RIBAULT DE LAUGARDIÈRE. — Etude sur le code anglo-corse. Bastia, Ollagnier, 1863.

MAGGIOLO. — Pozzo di Borgo (1764-1842). Paris, Calmann-Lévy, 1890.

M. JOLLIVET. — Le royaume anglo-corse. Paris, Chailley, 1896.

SERVEILLE. — Le siège de Caloi en 1794 (Bulletin corse, 1912).

 

 

 



[1] Laurent Giubega, parrain de Napoléon, après avoir combattu contre les Français, disait : « Puisque l'indépendance est perdue, honorons-nous d’appartenir au peuple le plus puissant du monde et soyons de bons Français. » Beaucoup de Corses pensaient comme lui. Cf. A. CHUQUET, article de la Nouvelle Revue, 1er août 1908.

[2] Cf. Extraits de l'ancien Moniteur (Bulletin corse, 1911).

[3] « Je ne puis, citoyen général, que me plaindre amèrement de l’état d’abandon où nous laisse l’armée d’Italie, dont cette division fait partie. Au lieu de nous envoyer les secours que nous avions lieu d’en attendre, elle rendra notre situation pire en retirant une partie des vivres qui nous étaient destinés. J’ai fréquemment exposé nos besoins urgents, j'ai demandé des paillasses, des chemises, des couvertures, des souliers. Je n’ai cessé de solliciter des fonds en numéraire et en assignats. Je n’ai rien reçu. Qu’en est-il arrivé ? Le soldat forcé à coucher sur le pavé a contracté des maladies, des bataillons ont été moissonnés presque entiers et nos hôpitaux se trouvent encore remplis de 8 à 900 malades dans cette place seule. Nos forces... se réduiront enfin à zéro. » (Cf. Pièces et Documents, II, p. 72 : lettre du général Saint-Martin, 24 septembre 1793.)

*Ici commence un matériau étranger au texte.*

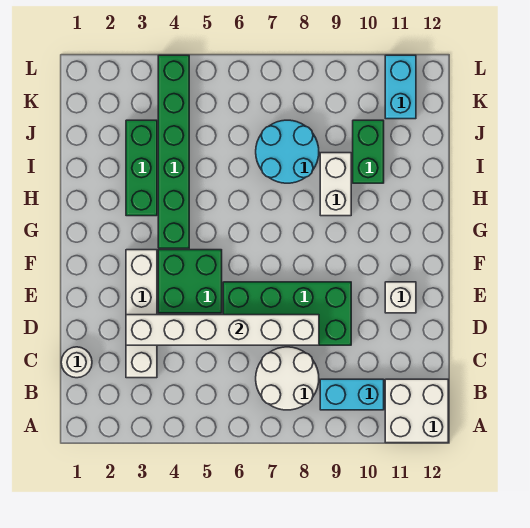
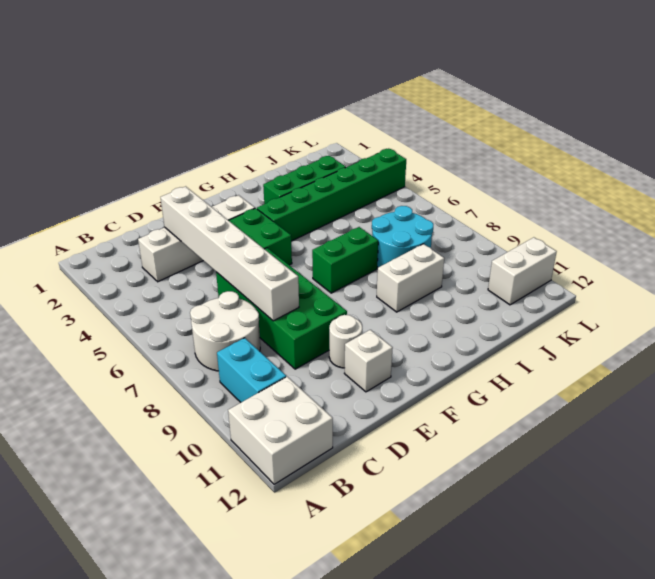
white 1x1 round brick [61,347,92,378] -> white 1x1 round brick moved to [329,315,362,368]
green 1x2 brick [353,120,384,183] -> green 1x2 brick moved to [312,227,378,293]
cyan 1x2 brick [385,55,416,119] -> white 1x2 brick [488,237,557,305]

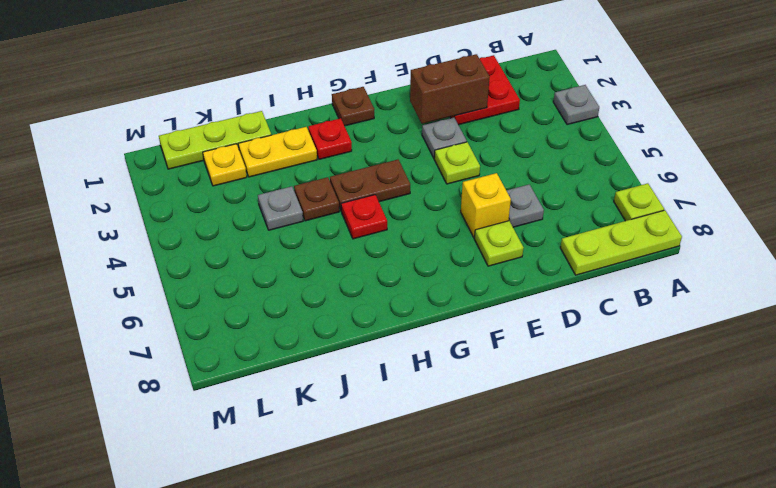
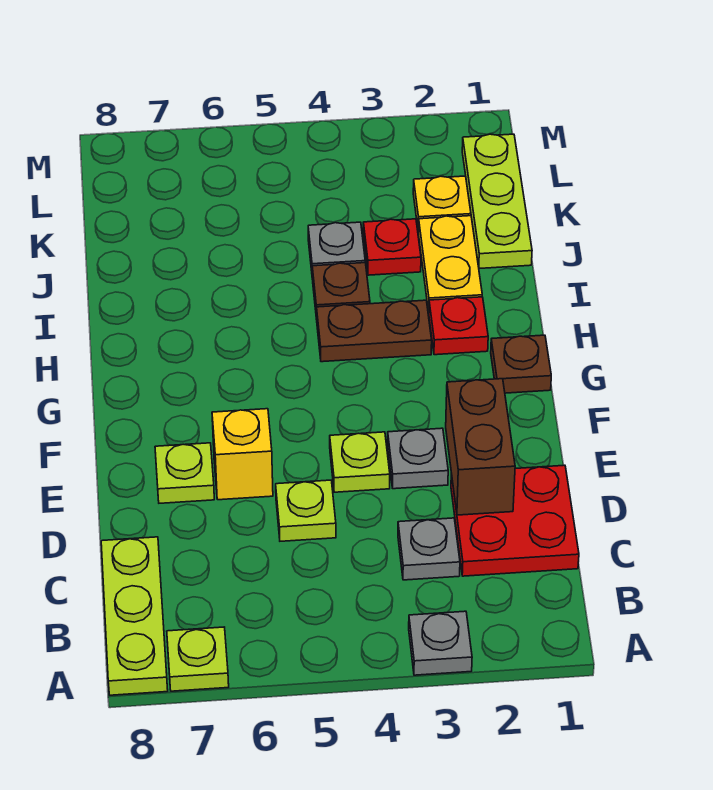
none -> lime 1x1 plate [276,480,336,541]
grey 1x1 plate [506,184,544,227] -> grey 1x1 plate moved to [398,518,460,580]
brown 1x2 plate [330,160,410,212] -> brown 1x2 plate turned to [317,300,432,362]
red 1x1 plate [341,195,387,239] -> red 1x1 plate moved to [363,219,421,275]

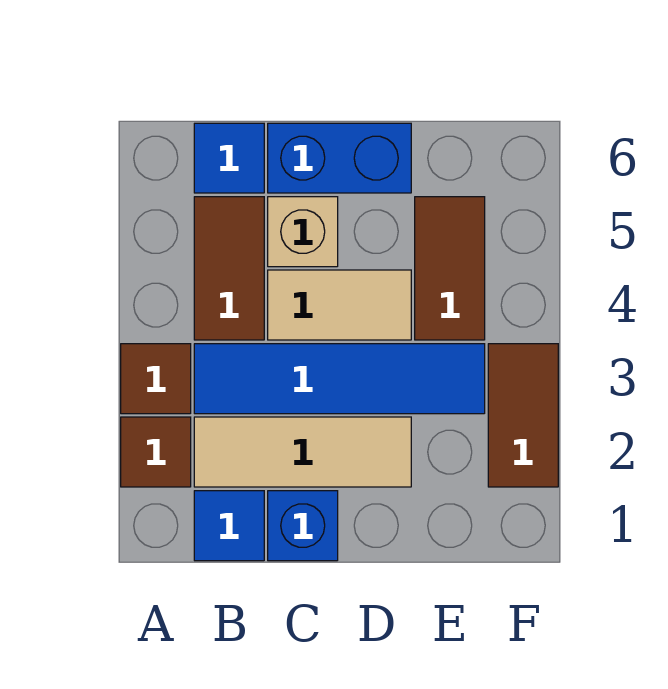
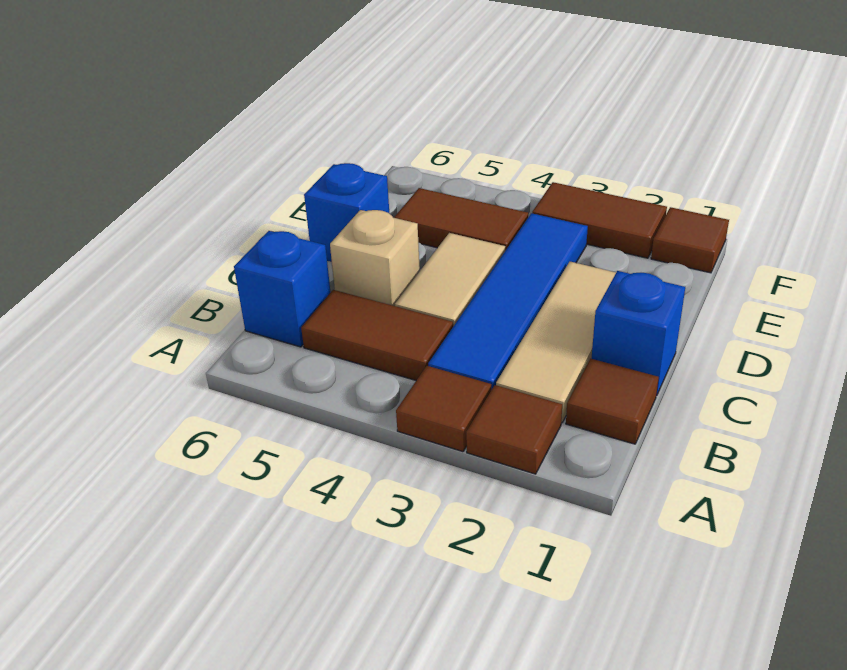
blue 1x1 tile [194,491,264,561] -> brown 1x1 tile [566,359,659,444]
blue 1x1 tile [194,123,264,193] -> blue 1x1 brick [234,231,331,347]
blue 1x2 brick [268,123,411,193] -> blue 1x1 brick [304,163,389,262]
none -> brown 1x1 tile [651,207,729,273]

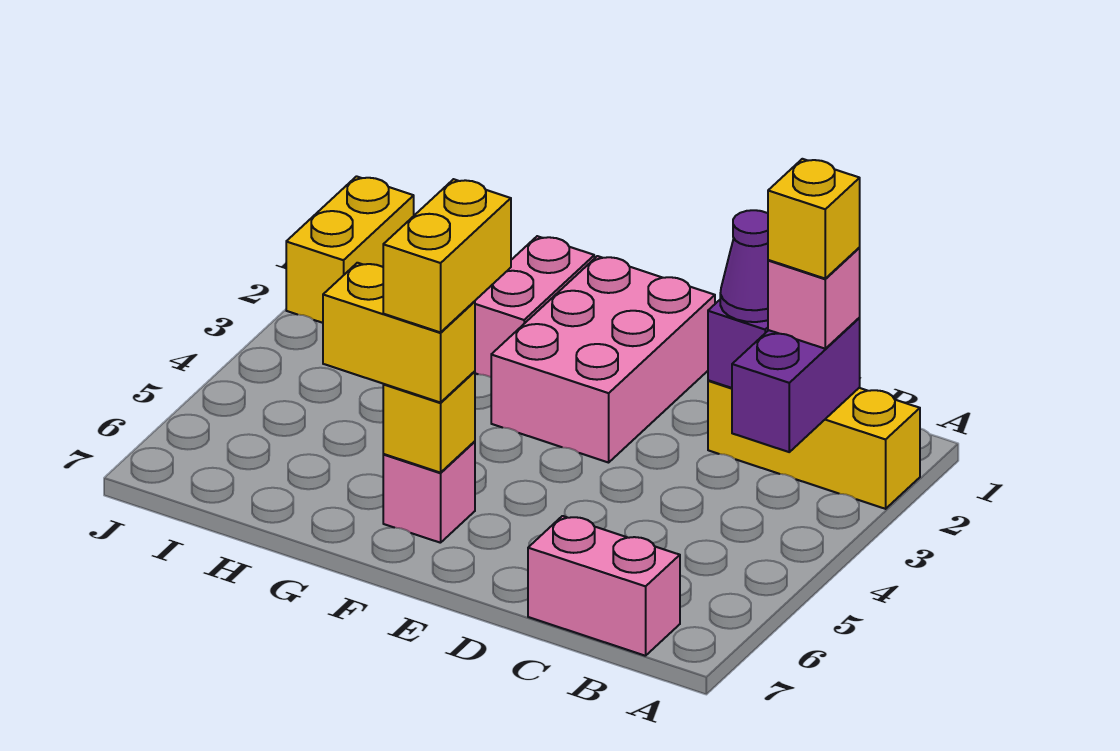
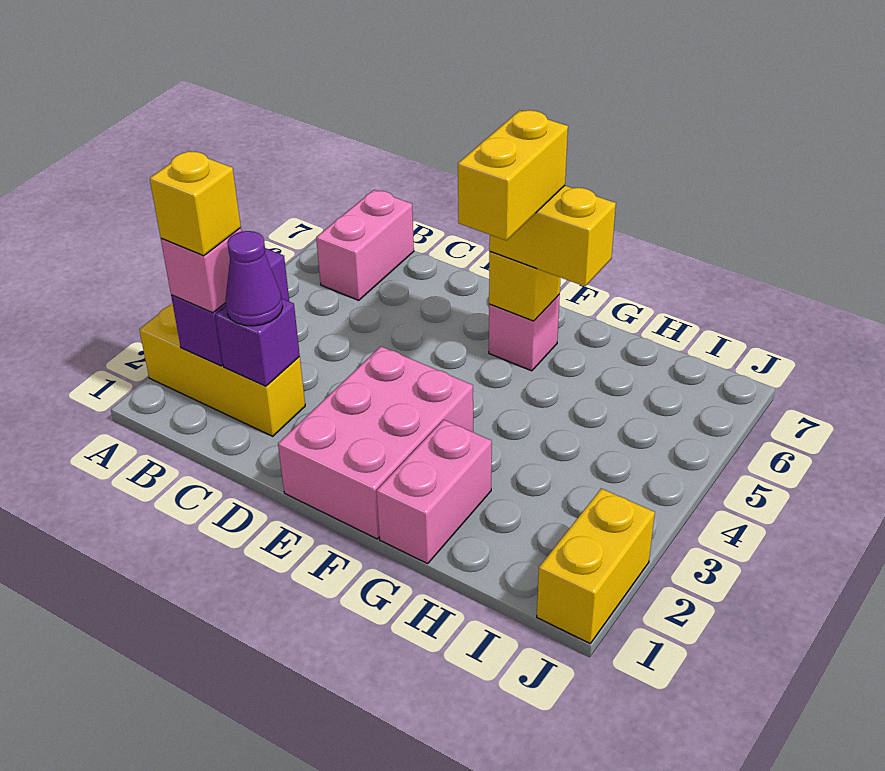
pink 1x2 brick [528,516,680,656] -> pink 1x2 brick turned to [316,190,414,300]

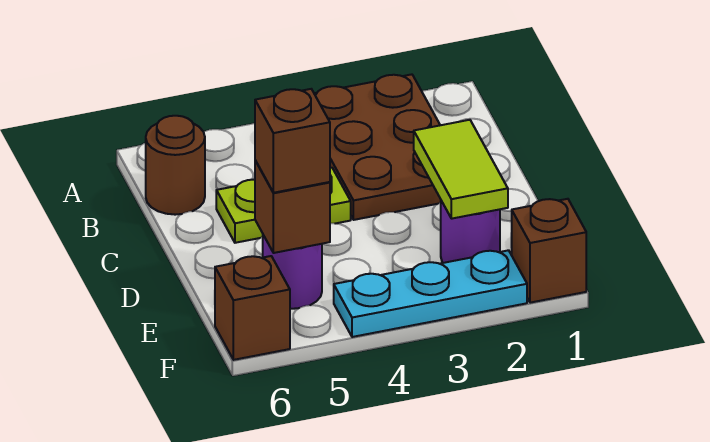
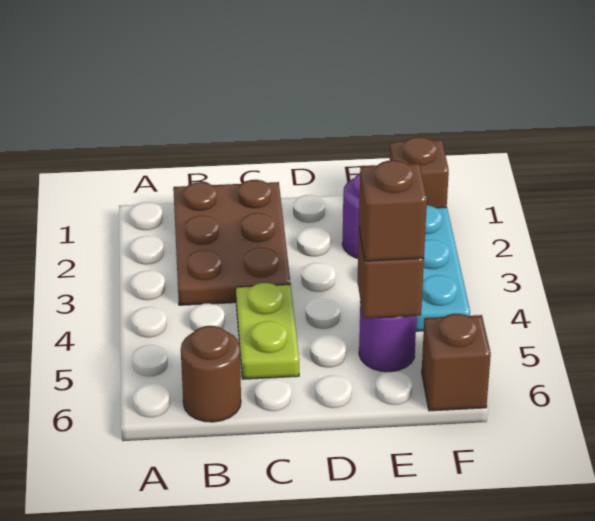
brown 2x3 plate [314,74,441,220] -> brown 2x3 plate turned to [173,180,291,305]
lime 1x2 tile [414,120,508,219] -> none

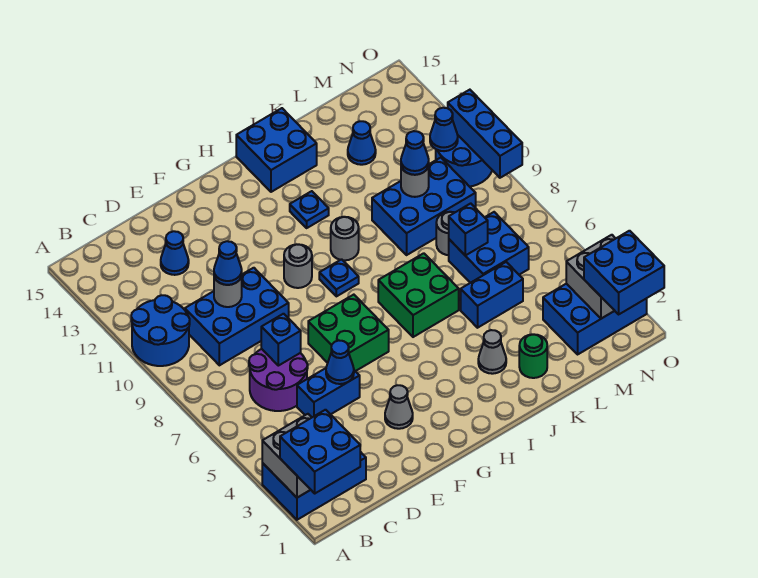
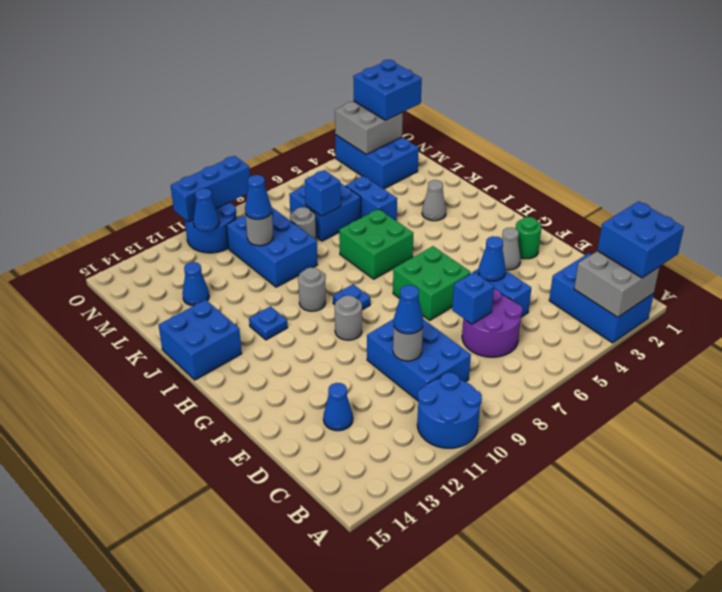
green 1x1 round brick [519,334,547,378] -> green 1x1 round brick moved to [516,217,541,259]

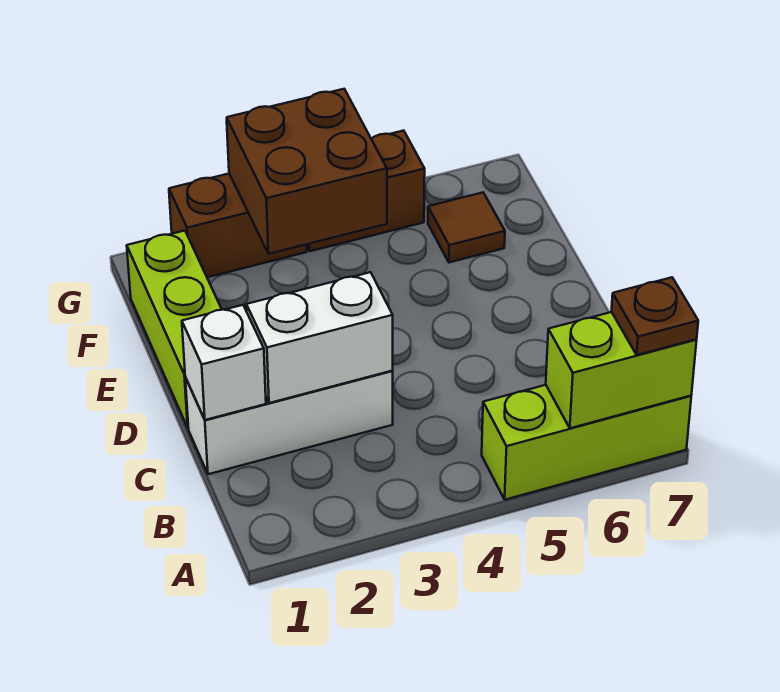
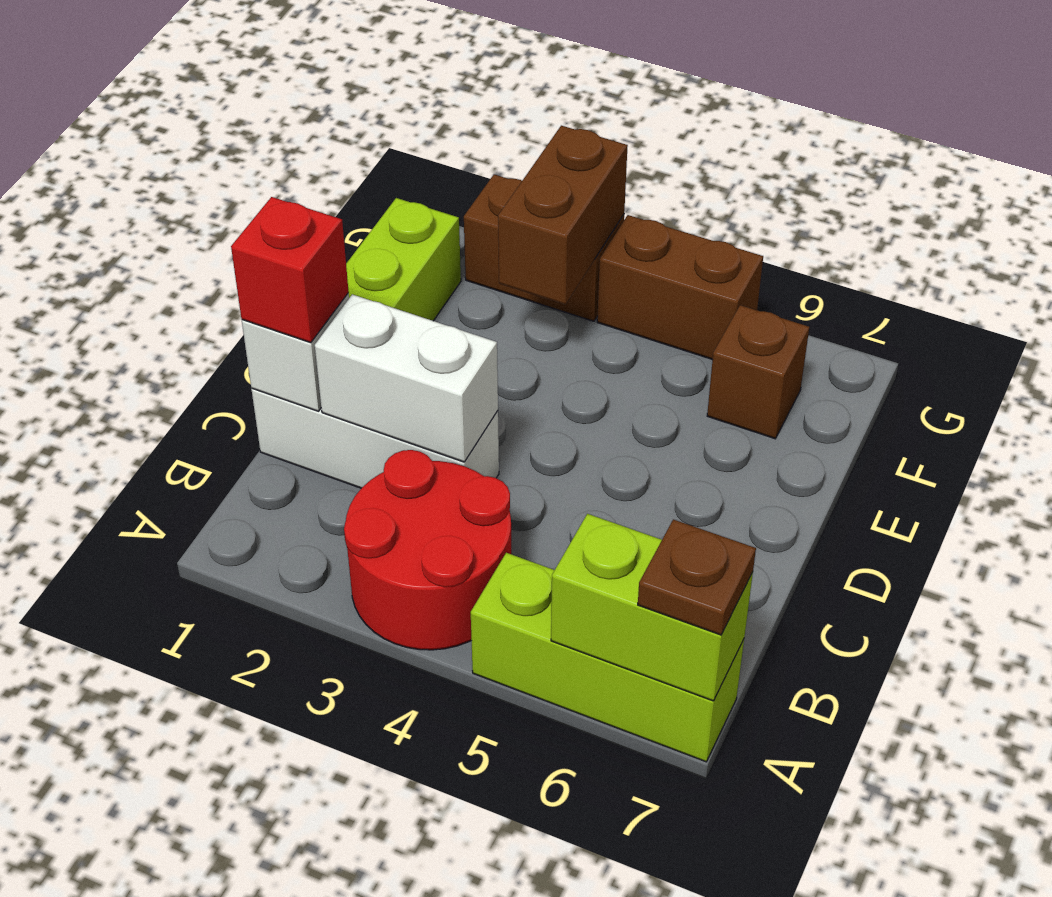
none -> red 2x2 round brick [344,450,511,650]
none -> red 1x1 brick [231,197,349,343]
brown 2x2 brick [227,89,387,254] -> brown 1x2 brick [498,126,628,305]
brown 1x1 tile [428,193,505,262] -> brown 1x1 brick [707,305,809,439]

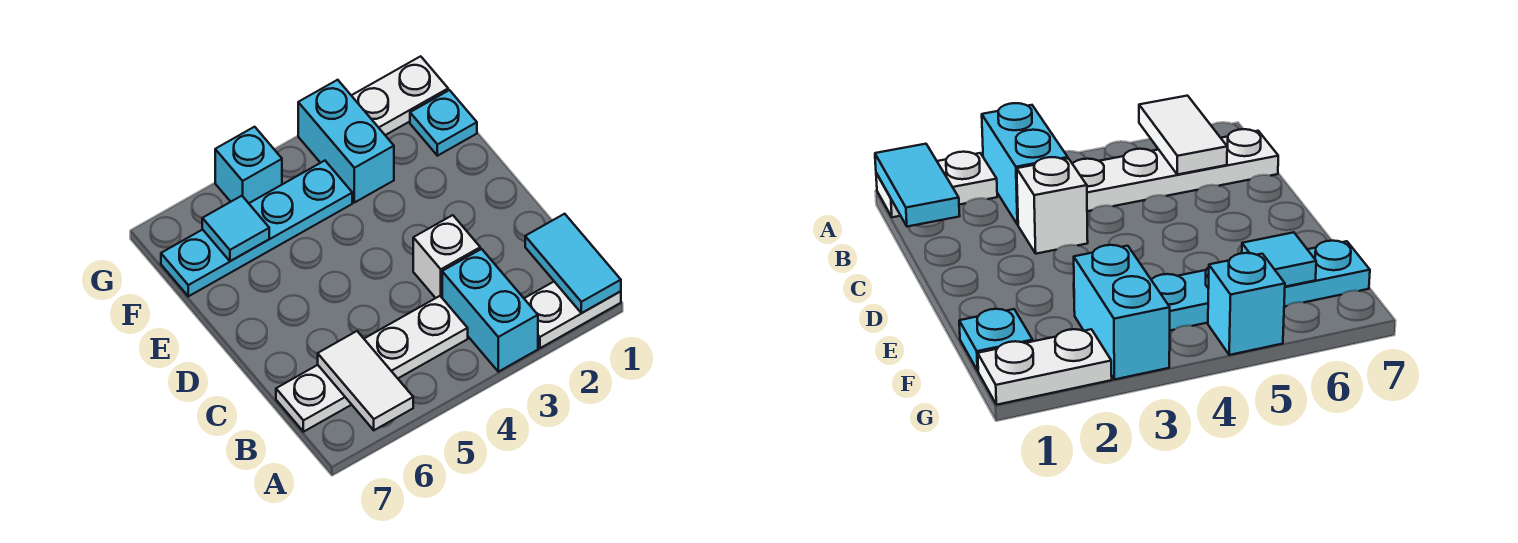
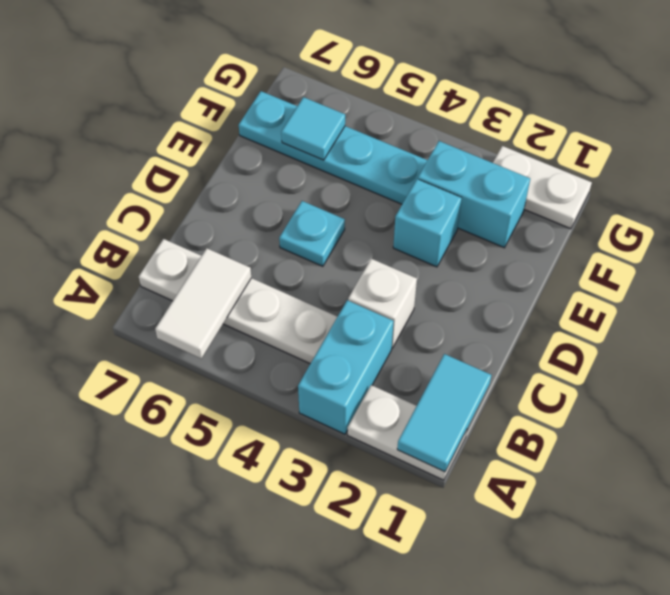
cyan 1x1 plate [410,90,477,156] -> cyan 1x1 plate moved to [279,201,345,266]
cyan 1x2 brick [298,80,394,203] -> cyan 1x2 brick turned to [418,141,530,248]
cyan 1x1 brick [215,127,282,203] -> cyan 1x1 brick moved to [393,179,462,267]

[4] Napoléon faisait partie de l'expédition. Après cet échec, il revint à Calvi et partit pour le continent, où il devait se distinguer au siège de Toulon.

[5] Voici la curieuse lettre par laquelle Lacombe Saint-Michel annonçait à Saliceti la chute de Saint-Florent [1er ventôse (19 février) 1794] : « Je suis entouré de traîtres, mon cher Saliceti, et ajoutes-y quelques jean-foutres... J’ai donné l’ordre d’évacuer Saint-Florent ; je vais réunir toutes les troupes sur le Tichimé et sur Bastia, nous serons en masse et prêts à tomber en forces sur les traîtres et sur les ennemis. Ah ! dans quel bois je suis placé ! mais j’en imposerai à tous ces stileteurs et à une grande partie des Français, qui ne valent pas mieux. Heureusement j’ai de braves gens, à la tête desquels je mourrai s’il le faut. Je suis très pressé, adieu. » (Pièces et Documents pour servir à l'histoire de la Corse, II, p. 129.)

[6] Par exemple, Renucci, II, 43.

[7] Voici comment Elliot, dans ses Lettres, caractérise les quatre personnages : « M. Colonna (Cesari Rocca) appartient à une des familles les plus distinguées de Corse. C’est un très beau spécimen du gentilhomme campagnard d’Ecosse ou d’Angleterre. Galeazzi est très considéré, a une bonne fortune, mais il n’est pas aussi représentatif. Pietri est un très brave homme et un érudit, nous avons lu Dante ensemble, et il ressemble au comte Hugolin. Le quatrième, Savelli, est lui aussi un lettré ; il est très sensé, très fin, mais très modeste. » (p. 41.)

[8] Le gouvernement anglais offrit, à ceux qui craignaient ces représailles, un refuge au Canada et aux Antilles. Mais il était difficile que sa générosité fut appréciée, « car les Corses, répondait Elliot, sont trop attachés à leur pays et à leurs foyers ». Soixante-dix Corses seulement, des meilleures familles, devaient émigrer (lettre du 22 novembre 1796). Pozzo di Borgo quitta l'île en même temps que les troupes anglaises. Il se retira à Londres, alla à Vienne, prit du service dans la diplomatie russe, se signala par sa haine contre Napoléon Ier, contribua à la chute de l'empereur, devint l’ambassadeur du tsar à Paris, puis à Londres, et mourut en 1842.

[9] Correspondance de sir G. Elliot (trad. de Caraffa) : lettre à H. Dundas, p. 449. Même source pour toutes les citations.